WHAT YOU ARE ASKED TO DO =>
Arrange the lines starting at the beginning of the rows and ending at the line containing "Narandžasti ruž", both included, as a Markdown table with the columns Line and Text. Number each line in the Line column, place its wording in the Text column, and leave out any blank lines.

EXCERPTED DATA =>

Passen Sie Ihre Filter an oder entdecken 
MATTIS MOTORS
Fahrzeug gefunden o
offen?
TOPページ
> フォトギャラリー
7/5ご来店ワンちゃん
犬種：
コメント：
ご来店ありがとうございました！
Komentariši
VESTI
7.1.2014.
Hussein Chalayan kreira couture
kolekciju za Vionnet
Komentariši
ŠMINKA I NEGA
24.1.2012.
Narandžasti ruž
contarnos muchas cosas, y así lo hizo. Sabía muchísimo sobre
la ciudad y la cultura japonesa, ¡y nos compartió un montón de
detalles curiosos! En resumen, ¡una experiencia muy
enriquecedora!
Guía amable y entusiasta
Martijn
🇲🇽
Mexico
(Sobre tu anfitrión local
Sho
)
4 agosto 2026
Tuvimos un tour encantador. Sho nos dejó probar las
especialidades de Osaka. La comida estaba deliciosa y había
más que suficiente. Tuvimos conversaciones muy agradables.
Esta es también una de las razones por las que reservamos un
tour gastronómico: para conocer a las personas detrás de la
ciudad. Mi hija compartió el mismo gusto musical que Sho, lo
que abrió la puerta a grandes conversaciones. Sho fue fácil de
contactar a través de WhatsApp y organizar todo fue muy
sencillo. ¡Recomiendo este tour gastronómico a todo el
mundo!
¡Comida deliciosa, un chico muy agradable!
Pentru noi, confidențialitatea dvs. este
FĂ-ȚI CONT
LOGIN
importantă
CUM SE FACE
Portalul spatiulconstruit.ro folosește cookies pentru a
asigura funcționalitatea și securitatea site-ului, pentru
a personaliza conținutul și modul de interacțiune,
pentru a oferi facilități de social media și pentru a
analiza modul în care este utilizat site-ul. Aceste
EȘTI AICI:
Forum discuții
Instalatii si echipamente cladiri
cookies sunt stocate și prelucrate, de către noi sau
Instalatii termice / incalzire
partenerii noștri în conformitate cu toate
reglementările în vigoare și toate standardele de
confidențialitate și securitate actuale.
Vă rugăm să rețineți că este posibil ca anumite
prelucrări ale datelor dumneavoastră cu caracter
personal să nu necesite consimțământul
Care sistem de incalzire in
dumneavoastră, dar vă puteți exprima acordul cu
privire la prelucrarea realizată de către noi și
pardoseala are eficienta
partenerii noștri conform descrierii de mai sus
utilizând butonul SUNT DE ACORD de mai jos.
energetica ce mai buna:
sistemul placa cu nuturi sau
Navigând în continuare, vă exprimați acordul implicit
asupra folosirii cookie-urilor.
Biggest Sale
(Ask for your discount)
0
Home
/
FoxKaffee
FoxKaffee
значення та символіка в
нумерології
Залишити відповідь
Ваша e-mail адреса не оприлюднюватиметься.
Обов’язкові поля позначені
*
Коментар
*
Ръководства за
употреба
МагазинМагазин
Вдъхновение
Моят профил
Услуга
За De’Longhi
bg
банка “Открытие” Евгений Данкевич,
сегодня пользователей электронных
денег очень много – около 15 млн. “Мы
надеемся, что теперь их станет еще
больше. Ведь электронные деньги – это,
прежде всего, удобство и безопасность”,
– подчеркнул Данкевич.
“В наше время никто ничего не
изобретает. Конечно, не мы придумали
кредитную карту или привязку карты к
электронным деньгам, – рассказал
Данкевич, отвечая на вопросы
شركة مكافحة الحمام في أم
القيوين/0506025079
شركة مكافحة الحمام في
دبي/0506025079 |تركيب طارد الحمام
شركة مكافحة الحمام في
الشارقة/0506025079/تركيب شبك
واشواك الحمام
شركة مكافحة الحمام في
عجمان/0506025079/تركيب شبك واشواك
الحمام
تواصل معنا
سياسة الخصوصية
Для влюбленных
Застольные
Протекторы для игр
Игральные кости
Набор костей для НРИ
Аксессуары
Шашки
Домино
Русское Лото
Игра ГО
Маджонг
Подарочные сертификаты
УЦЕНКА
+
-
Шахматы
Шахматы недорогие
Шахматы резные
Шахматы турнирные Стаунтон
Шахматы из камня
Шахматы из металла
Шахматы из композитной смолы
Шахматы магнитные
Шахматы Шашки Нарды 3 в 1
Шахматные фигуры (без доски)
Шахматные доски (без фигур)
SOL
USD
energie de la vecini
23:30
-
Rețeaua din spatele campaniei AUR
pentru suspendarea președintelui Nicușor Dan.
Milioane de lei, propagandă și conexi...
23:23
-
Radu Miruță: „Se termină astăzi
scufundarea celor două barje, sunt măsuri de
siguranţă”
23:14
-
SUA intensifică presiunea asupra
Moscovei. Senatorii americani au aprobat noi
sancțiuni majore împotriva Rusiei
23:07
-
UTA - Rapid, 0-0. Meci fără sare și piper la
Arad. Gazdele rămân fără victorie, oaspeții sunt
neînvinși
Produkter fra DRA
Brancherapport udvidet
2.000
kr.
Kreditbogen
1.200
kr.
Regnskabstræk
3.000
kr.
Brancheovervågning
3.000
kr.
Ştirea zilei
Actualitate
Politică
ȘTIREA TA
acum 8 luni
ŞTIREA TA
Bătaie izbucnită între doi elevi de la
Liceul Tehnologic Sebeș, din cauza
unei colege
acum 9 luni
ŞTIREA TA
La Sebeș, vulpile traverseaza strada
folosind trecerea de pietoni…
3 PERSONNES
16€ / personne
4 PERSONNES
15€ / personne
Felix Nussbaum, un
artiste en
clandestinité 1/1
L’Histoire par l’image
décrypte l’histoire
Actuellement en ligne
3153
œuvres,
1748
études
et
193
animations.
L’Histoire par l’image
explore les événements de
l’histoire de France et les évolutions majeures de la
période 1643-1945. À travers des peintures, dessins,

SOLUTION TO THE PROBLEM =>
| Line | Text |
|---|---|
| 1 | Passen Sie Ihre Filter an oder entdecken  |
| 2 | MATTIS MOTORS |
| 3 | Fahrzeug gefunden o |
| 4 | offen? |
| 5 | TOPページ |
| 6 | > フォトギャラリー |
| 7 | 7/5ご来店ワンちゃん |
| 8 | 犬種： |
| 9 | コメント： |
| 10 | ご来店ありがとうございました！ |
| 11 | Komentariši |
| 12 | VESTI |
| 13 | 7.1.2014. |
| 14 | Hussein Chalayan kreira couture |
| 15 | kolekciju za Vionnet |
| 16 | Komentariši |
| 17 | ŠMINKA I NEGA |
| 18 | 24.1.2012. |
| 19 | Narandžasti ruž |